Note: For institutional trading, the key is using computers to cut costs; in retail business, the key is serving the customer by telephone. And those examples give you a suggestion of what the financial service business is all about these days: It’s an electronic competition, vying for access to customers, in which the ultimate victor may well be the company with the biggest and smartest computer.

It was a banker who saw this time coming. John Reed, now chairman of Citicorp, and his predecessor, Walter Wriston, started more than a decade ago building up Citi’s computer capability and steering one of the nation’s premier corporate lenders toward a future in consumer business. Citicorp now makes more consumer loans than business loans, and has become the nation’s largest bank issuer of MasterCard and Visa cards--a business it can handle because of its computer network.

But being the largest bank issuer of credit cards is not the distinction it once might have been because the credit card competitors, Sears and American Telephone & Telegraph, are putting Citi’s effort in the shade. Sears has issued 36 million Discover cards and AT&T; is coming on very strong with a credit card issued only this year.

So enraged was Citi when AT&T; came out with its credit card that it and three other big banks, including BankAmerica, filed complaints in May with the Federal Reserve and the Federal Communicatons Commission to try to block the telephone company’s card. But legal experts said that there was little the banks could do to keep the telephone company out of their business--and the AT&T; card continues to be a success.
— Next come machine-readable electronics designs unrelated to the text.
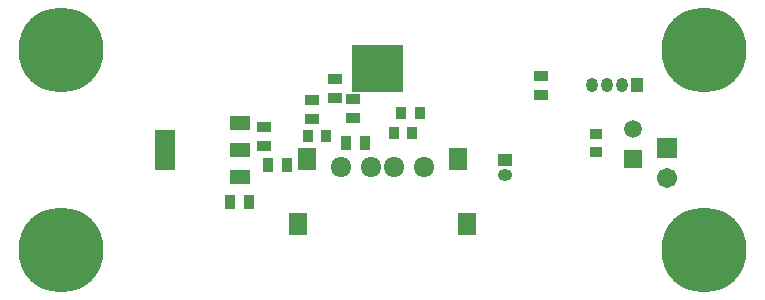
<source format=gbs>
G04*
G04 #@! TF.GenerationSoftware,Altium Limited,Altium Designer,19.0.11 (319)*
G04*
G04 Layer_Color=16711935*
%FSLAX25Y25*%
%MOIN*%
G70*
G01*
G75*
%ADD59R,0.03556X0.04343*%
%ADD75R,0.04343X0.03556*%
%ADD77R,0.04643X0.03800*%
%ADD78R,0.03800X0.04643*%
%ADD80O,0.06706X0.07099*%
%ADD81R,0.05918X0.07690*%
%ADD82R,0.04800X0.03950*%
%ADD83O,0.04800X0.03950*%
%ADD84O,0.03950X0.04800*%
%ADD85R,0.03950X0.04800*%
%ADD86C,0.06706*%
%ADD87R,0.06706X0.06706*%
%ADD88C,0.05918*%
%ADD89R,0.05918X0.05918*%
%ADD90C,0.28359*%
%ADD124R,0.06700X0.13700*%
%ADD125R,0.06700X0.04700*%
G36*
X112788Y84205D02*
X129921D01*
Y68504D01*
X112788D01*
X112788Y84205D01*
D02*
G37*
D59*
X132913Y54823D02*
D03*
X126732D02*
D03*
X98090Y53990D02*
D03*
X104272D02*
D03*
X135374Y61614D02*
D03*
X129193D02*
D03*
D75*
X193996Y48484D02*
D03*
Y54665D02*
D03*
D77*
X107268Y72777D02*
D03*
Y66396D02*
D03*
X99606Y59462D02*
D03*
Y65843D02*
D03*
X113252Y59802D02*
D03*
Y66183D02*
D03*
X83465Y56734D02*
D03*
Y50353D02*
D03*
X175984Y67395D02*
D03*
Y73777D02*
D03*
D78*
X117167Y51476D02*
D03*
X110786D02*
D03*
X78387Y31693D02*
D03*
X72006D02*
D03*
X91045Y44094D02*
D03*
X84664D02*
D03*
D80*
X109252Y43583D02*
D03*
X119095D02*
D03*
X126969D02*
D03*
X136811D02*
D03*
D81*
X97835Y46102D02*
D03*
X148228D02*
D03*
X151181Y24606D02*
D03*
X94882D02*
D03*
D82*
X163779Y45807D02*
D03*
D83*
Y40807D02*
D03*
D84*
X192894Y70866D02*
D03*
X197894D02*
D03*
X202894D02*
D03*
D85*
X207894D02*
D03*
D86*
X217717Y39882D02*
D03*
D87*
Y49882D02*
D03*
D88*
X206398Y56181D02*
D03*
D89*
Y46181D02*
D03*
D90*
X230315Y82677D02*
D03*
Y15748D02*
D03*
X15748Y82677D02*
D03*
Y15748D02*
D03*
D124*
X50592Y49075D02*
D03*
D125*
X75392D02*
D03*
Y58125D02*
D03*
Y40025D02*
D03*
M02*

</source>
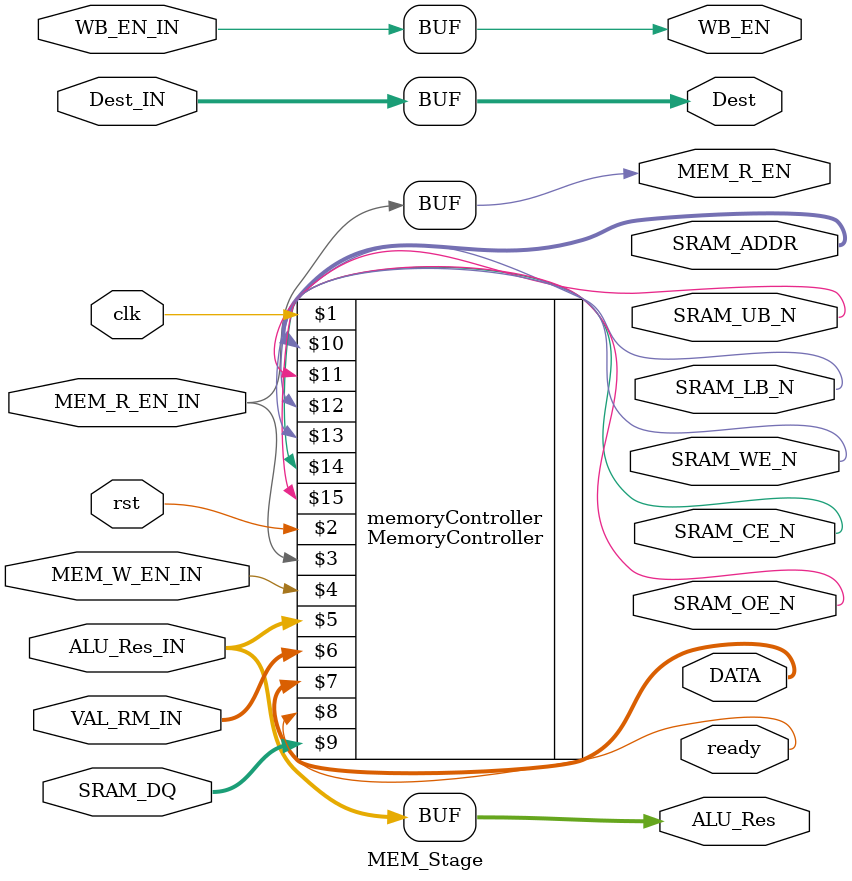
<source format=sv>
module MEM_Stage(
	input clk, rst, WB_EN_IN, MEM_R_EN_IN, MEM_W_EN_IN,
	input [31:0] ALU_Res_IN, VAL_RM_IN, Dest_IN,
	
	output WB_EN, MEM_R_EN, 
	output [31:0] ALU_Res, DATA, Dest,

	output ready,

	inout [15:0] SRAM_DQ,
	output [17:0] SRAM_ADDR,
	output SRAM_UB_N,
	output SRAM_LB_N,
	output SRAM_WE_N,
	output SRAM_CE_N,
	output SRAM_OE_N
);

	MemoryController memoryController(clk, rst, MEM_R_EN_IN, MEM_W_EN_IN, ALU_Res_IN, VAL_RM_IN, DATA,
									  ready, SRAM_DQ, SRAM_ADDR, SRAM_UB_N, SRAM_LB_N, SRAM_WE_N, SRAM_CE_N, SRAM_OE_N);
	
	assign WB_EN = WB_EN_IN;
	assign MEM_R_EN = MEM_R_EN_IN;
	assign ALU_Res = ALU_Res_IN;
	assign Dest = Dest_IN;

endmodule

</source>
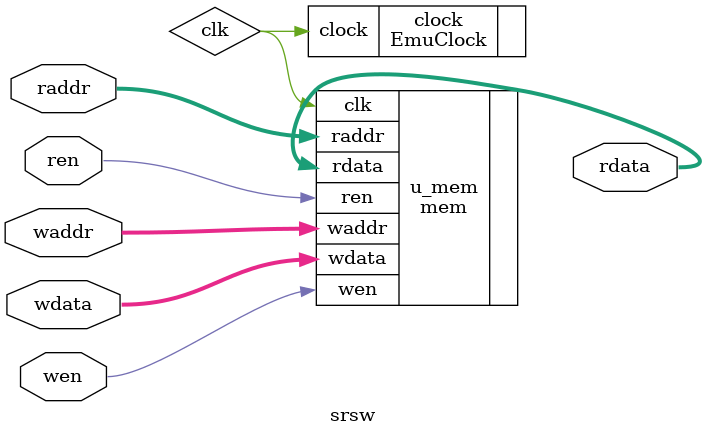
<source format=v>
`timescale 1 ns / 1 ps

module srsw(
    input                   ren,
    input   [2:0]           raddr,
    output  [79:0]          rdata,
    input                   wen,
    input   [2:0]           waddr,
    input   [79:0]          wdata
);

    wire clk;
    EmuClock clock(.clock(clk));

    mem #(
        .WIDTH(80),
        .DEPTH(8),
        .OFFSET(0),
        .SYNCREAD(1)
    )
    u_mem (
        .clk(clk),
        .ren(ren),
        .raddr(raddr),
        .rdata(rdata),
        .wen(wen),
        .waddr(waddr),
        .wdata(wdata)
    );

endmodule

</source>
But consider the astounding contrast between that dispute and last week’s action by the Fed. The Glass-Steagall issue seems positively quaint, a fussy separation of banks and brokerage houses in Wall Street long ago, while the issue in 1990 is whether banks anywhere can compete with the telephone company in making loans to consumers. Times change, and consumers become more important--and that’s the point of all this competition in financial services.